花粉症の原因植物のほとんどが「風媒花」?
「花粉症」にかかるのは、特定の植物の花粉よるものといわれていますが、果たして本当にそうでしょうか。
たとえば、チューリップとかバラとかカーネーションなど鑑賞用の花の花粉では花粉症にならないのか。
正解は、「花粉症になり得る」です。
実はワタシの友人で、毎週フラワーアレジメントを習っている人がいるのですが、「花粉症の症状が出て辛い」とこぼしていました。
本当に証明するためには、実際に色々な花から花粉を採って目や鼻に付けてみればハッキリするのでしょうが、そんな勇気のある人はいません。
でも、ワタシは「(花粉を形成する)全ての植物は、おそらく花粉症の原因となり得る」と思っています。
ただ、スギやヒノキ、ブタクサなどの原因植物との違いは、「花粉症にかかりやすいか、かかりづらいか」の違いだと思います。
そこで、「風媒花」という聞き慣れないキーワードの登場です。
「風媒花」とは、花粉の媒介を『風』に頼るの植物のことをいいます。
実は、花粉症の原因となる植物の多くが「風媒花」といわれています。それは風媒花ならではの花粉の特徴に起因します。
風媒花は、風に乗って花粉を飛ばすために、花粉は比較的小さくて軽く、しかも風に乗りやすいようにギザギザしたものや、ゴルフボールのディンプルように凹面のものがあります。

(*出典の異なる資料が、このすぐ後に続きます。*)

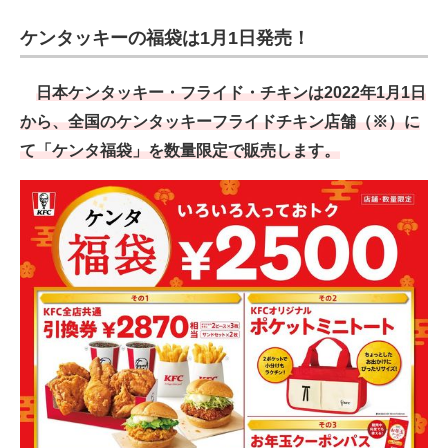
電子設計の基本と応用
ケンタッキーの福袋は1月1日発売！
エネルギーの専門メディア
日本ケンタッキー・フライド・チキンは2022年1月1日
建設×テクノロジーの最前線
から、全国のケンタッキーフライドチキン店舗（※）に
て「ケンタ福袋」を数量限定で販売します。
ちょっと気になるネットの話題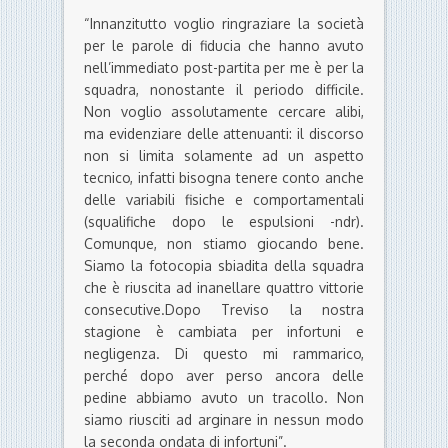
“Innanzitutto voglio ringraziare la società
per le parole di fiducia che hanno avuto
nell’immediato post-partita per me è per la
squadra, nonostante il periodo difficile.
Non voglio assolutamente cercare alibi,
ma evidenziare delle attenuanti: il discorso
non si limita solamente ad un aspetto
tecnico, infatti bisogna tenere conto anche
delle variabili fisiche e comportamentali
(squalifiche dopo le espulsioni -ndr).
Comunque, non stiamo giocando bene.
Siamo la fotocopia sbiadita della squadra
che è riuscita ad inanellare quattro vittorie
consecutive.Dopo Treviso la nostra
stagione è cambiata per infortuni e
negligenza. Di questo mi rammarico,
perché dopo aver perso ancora delle
pedine abbiamo avuto un tracollo. Non
siamo riusciti ad arginare in nessun modo
la seconda ondata di infortuni”.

花粉が飛散する距離も相当長く、スギ花粉にいたっては80q以上、強風の場合だと200q以上ともいわれます。
逆に鳥媒花や虫媒花の場合は、通常、風によって花粉が飛散しやすい構造になっていないため、花の生産者や加工業者など一部の人を除き花粉症かかることはほとんどありません。
よくタンポポ(虫媒花)を子供が触って花粉症の症状を起こすことがありますが、それは花粉を触った手で眼や鼻をこすることによって発症するからです。
一方、花粉症の原因植物であるセイタカアワダチソウは虫媒花であり、花粉が飛ぶとしてもせいぜい10m程度ですが、これらの植物が群生しているところに近寄って花粉症にかかる場合があります。
花粉を飛ばすのは子孫繁栄のためのシステム?
ところで、「植物の受粉媒介」について、ここで少し説明したいと思います。
植物も動物と同じように子孫を次世代に残すためのシステムがあります。
植物が実を結び種子を残すためのシステムとして「オシベ」と「メシベ」が形成され、一般的にオシベが花粉を作り出し、メシベと咬合することで受精します。
この花粉をメシベに届けるという重要な役割を、「何を媒介にして行うのか」が受粉媒介の違いであり、一般的に次のように区分されています。
風媒花
風媒花〜風を媒介して受粉する植物のこと。
・「風」という自然にあって環境にほとんど左右されないものを媒介する方法であるため、多くの種類の植物が用いる方法。
・花の色や形が地味なものが多く、花粉量が多い。
・具体的には裸子植物、ヤナギ科、ブナ科、イネ科、カヤツリグサ科など。
鳥媒花
鳥媒花〜鳥を媒介して受粉する植物のこと。
・花の色が赤いものがほとんどである。
・鳥が留まりやすいように花器が硬いものが多い。
・花期が長く匂いがないものが多い。
・蜜の量は多く、味は比較的薄い。
・媒介する鳥は、ハチドリ、ミツドリ、ハナドリなど。
・具体的にはアロエ、アンズ、ウメ、極楽鳥花、ハイビスカスなど。
虫媒花
虫媒花〜虫(昆虫)を媒介して受粉する花のこと。
・虫を誘引するために美しく目立つ姿や強い香りを放つものが多い。
・花粉に粘り気があり、虫の体に付着しやすいものが多い。
・蜜を出すものが多い。
・媒介する虫は、ハエ、ハチ、チョウ、ガなど。